L3C management is much like that of an LLC. 

In a member-managed L3C, members handle all management duties. In a manager-managed L3C, non-member employees oversee operations and management duties. 

Note that with a manager-managed L3C, a member can be a manager, but only in cooperation with another manager who is not a member. 

Member-managed L3Cs generally work best for L3Cs with few members, all of whom can take an active role in day-to-day operations. On the other hand, manager-managed L3Cs are best for L3Cs with multiple members, some of whom want to be “silent” or passive members and not involved in day-to-day operations.

Most L3Cs are member-managed, as they are small businesses that cannot afford a management team.

Some states require that when you register your L3C with the state, you declare whether your L3C will be a member- or manager-managed, so be aware that you may need to make this decision before you file. 

L3C Taxation

L3Cs are taxed just like LLCs.

L3Cs are pass-through entities, which means income passes through to the member or members. If the L3C has only one member, it’s taxed as a sole proprietorship. If the L3C has more than one member, it’s taxed as a partnership. 

However, L3Cs are unique because they can elect to be taxed as a corporation if the members decide it makes financial sense. This is done by filing an election form with the IRS. You can choose to be taxed as a C-Corp or an S-Corp.

C-Corp status means income is taxed at the current rate for corporations (21% as of late 2022), which is lower than the usual individual taxpayer rate. But keep in mind that C-Corp shareholders – who, in the case of an L3C, are members – must also pay taxes on their distributions, called double taxation. 

However, members are subject to self-employment tax in an L3C that is taxed by default as a sole proprietorship or partnership. Once such L3C becomes taxed as a corporation, self-employment taxes no longer apply. 

Similarly, self-employment taxes do not apply to members with S-Corp status, which is the main advantage of electing S-Corp status. 

With S-Corp status, members are generally paid as company employees, which means more accounting and payroll expenses. Therefore, S-Corp status is only beneficial when the self-employment tax savings exceed those additional expenses. 

L3C vs. Benefit Corporation (B-Corp)

A benefit corporation is a type of corporation similar to an L3C in that benefit corporations are intended to make money and have a social purpose. 

The main difference is that an L3C is a type of LLC, while a B-Corp is a corporation subject to corporate regulations and taxes. L3Cs have pass-through taxation and are more flexible in terms of management.

Note that more states allow the formation of B-Corps than L3Cs. 

Forming an L3C

An L3C is formed just like an LLC, except that you must specify your L3C status in the articles of organization, which is the document you file with the state to form your L3C.

Your L3C should also have an operating agreement

Most states do not require an operating agreement, but it’s a crucial document.
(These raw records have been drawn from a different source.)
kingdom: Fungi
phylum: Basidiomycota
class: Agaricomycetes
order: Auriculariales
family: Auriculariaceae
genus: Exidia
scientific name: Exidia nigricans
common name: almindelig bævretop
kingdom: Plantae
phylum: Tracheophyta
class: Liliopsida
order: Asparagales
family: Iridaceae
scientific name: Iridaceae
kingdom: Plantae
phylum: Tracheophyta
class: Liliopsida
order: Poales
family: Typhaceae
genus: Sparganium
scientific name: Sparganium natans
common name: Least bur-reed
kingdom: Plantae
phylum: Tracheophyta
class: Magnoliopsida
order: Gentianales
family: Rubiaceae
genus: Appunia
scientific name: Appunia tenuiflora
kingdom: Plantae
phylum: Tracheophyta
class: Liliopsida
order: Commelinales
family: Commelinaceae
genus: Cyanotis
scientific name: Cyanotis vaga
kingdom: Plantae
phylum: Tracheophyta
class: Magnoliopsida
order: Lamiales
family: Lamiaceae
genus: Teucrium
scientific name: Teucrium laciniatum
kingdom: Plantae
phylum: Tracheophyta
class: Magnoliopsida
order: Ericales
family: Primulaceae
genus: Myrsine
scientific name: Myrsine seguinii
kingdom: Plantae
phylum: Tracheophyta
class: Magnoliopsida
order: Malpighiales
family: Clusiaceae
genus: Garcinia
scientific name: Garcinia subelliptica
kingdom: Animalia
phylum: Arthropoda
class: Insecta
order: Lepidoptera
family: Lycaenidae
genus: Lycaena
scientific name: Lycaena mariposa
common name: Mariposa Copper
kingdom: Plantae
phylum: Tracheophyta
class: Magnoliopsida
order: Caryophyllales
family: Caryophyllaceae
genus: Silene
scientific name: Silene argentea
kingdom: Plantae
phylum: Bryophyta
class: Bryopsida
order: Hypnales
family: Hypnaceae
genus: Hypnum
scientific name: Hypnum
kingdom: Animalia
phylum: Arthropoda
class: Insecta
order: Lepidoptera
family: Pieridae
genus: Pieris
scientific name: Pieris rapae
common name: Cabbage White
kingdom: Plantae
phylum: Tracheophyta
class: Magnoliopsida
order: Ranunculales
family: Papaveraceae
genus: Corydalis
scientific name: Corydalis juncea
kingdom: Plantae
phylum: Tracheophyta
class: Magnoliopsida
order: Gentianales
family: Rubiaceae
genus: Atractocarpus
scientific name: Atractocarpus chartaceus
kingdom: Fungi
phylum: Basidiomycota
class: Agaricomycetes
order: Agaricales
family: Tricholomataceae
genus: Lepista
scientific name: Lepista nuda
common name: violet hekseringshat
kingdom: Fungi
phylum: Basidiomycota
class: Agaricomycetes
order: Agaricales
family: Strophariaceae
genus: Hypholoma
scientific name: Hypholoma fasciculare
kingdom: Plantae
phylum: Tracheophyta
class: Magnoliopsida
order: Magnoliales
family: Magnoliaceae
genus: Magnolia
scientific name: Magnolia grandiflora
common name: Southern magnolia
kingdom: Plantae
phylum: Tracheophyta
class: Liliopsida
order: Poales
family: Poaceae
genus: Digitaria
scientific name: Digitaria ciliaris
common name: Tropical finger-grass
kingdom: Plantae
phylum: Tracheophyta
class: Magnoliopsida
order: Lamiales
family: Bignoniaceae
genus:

It defines members’ ownership percentages of members and profit and loss allocations. Those are essential elements of the operating agreement, but it should also include the following:

  • Each member’s rights and responsibilities
  • Management structure and roles 
  • Voting rights of each member
  • Rules for meetings and voting
  • What happens when a member sells their interest, becomes disabled, or dies

For an L3C, the operating agreement should also define and clarify the social purpose. 

In Closing

An L3C might be the right business structure if you have social entrepreneurship aspirations. It will allow you to make a living while working toward a broader public benefit. 

However, if you’re unsure whether an L3C is right for you, check with your tax advisor and attorney. You’ll want to make sure your business gets off on the right foot so you can get on with making the world a better place!